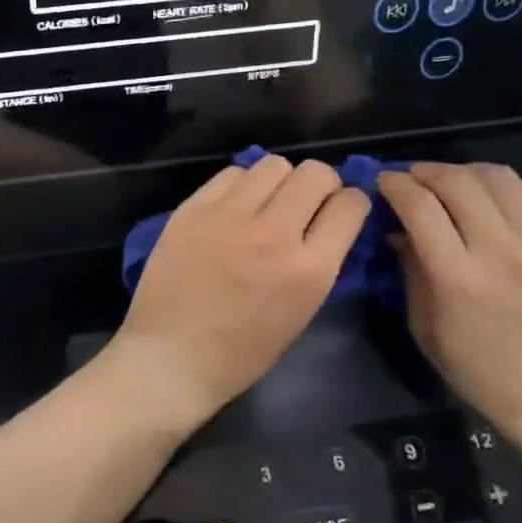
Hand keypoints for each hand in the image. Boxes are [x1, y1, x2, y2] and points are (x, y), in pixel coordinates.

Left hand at [107, 156, 371, 430]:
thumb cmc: (240, 354)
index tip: (339, 213)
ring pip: (274, 164)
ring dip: (280, 182)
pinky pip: (232, 174)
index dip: (350, 205)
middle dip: (320, 186)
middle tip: (305, 205)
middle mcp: (275, 233)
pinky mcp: (193, 209)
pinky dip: (241, 185)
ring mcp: (230, 216)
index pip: (351, 204)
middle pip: (315, 173)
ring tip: (266, 204)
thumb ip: (319, 265)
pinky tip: (233, 208)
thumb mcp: (300, 314)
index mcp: (310, 270)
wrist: (170, 358)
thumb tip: (327, 228)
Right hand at [377, 163, 521, 441]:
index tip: (382, 180)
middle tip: (409, 178)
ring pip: (497, 177)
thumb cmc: (478, 369)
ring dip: (463, 172)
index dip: (396, 186)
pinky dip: (501, 185)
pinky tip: (487, 198)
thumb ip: (411, 271)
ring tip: (447, 183)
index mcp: (459, 278)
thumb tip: (397, 230)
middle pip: (457, 182)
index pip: (421, 207)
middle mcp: (501, 250)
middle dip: (425, 172)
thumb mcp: (425, 327)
•••
WHAT YOU ARE ASKED TO DO:
Send back an exact copy of only the lines from the line with "index tip: (339, 213)" up to and including the line with "pinky tip: (233, 208)" in the data above.

SOLUTION TO THIS EXERCISE:
index tip: (339, 213)
ring pip: (274, 164)
ring dip: (280, 182)
pinky pip: (232, 174)
index dip: (350, 205)
middle dip: (320, 186)
middle tip: (305, 205)
middle mcp: (275, 233)
pinky mcp: (193, 209)
pinky dip: (241, 185)
ring mcp: (230, 216)
index pip: (351, 204)
middle pip: (315, 173)
ring tip: (266, 204)
thumb ip: (319, 265)
pinky tip: (233, 208)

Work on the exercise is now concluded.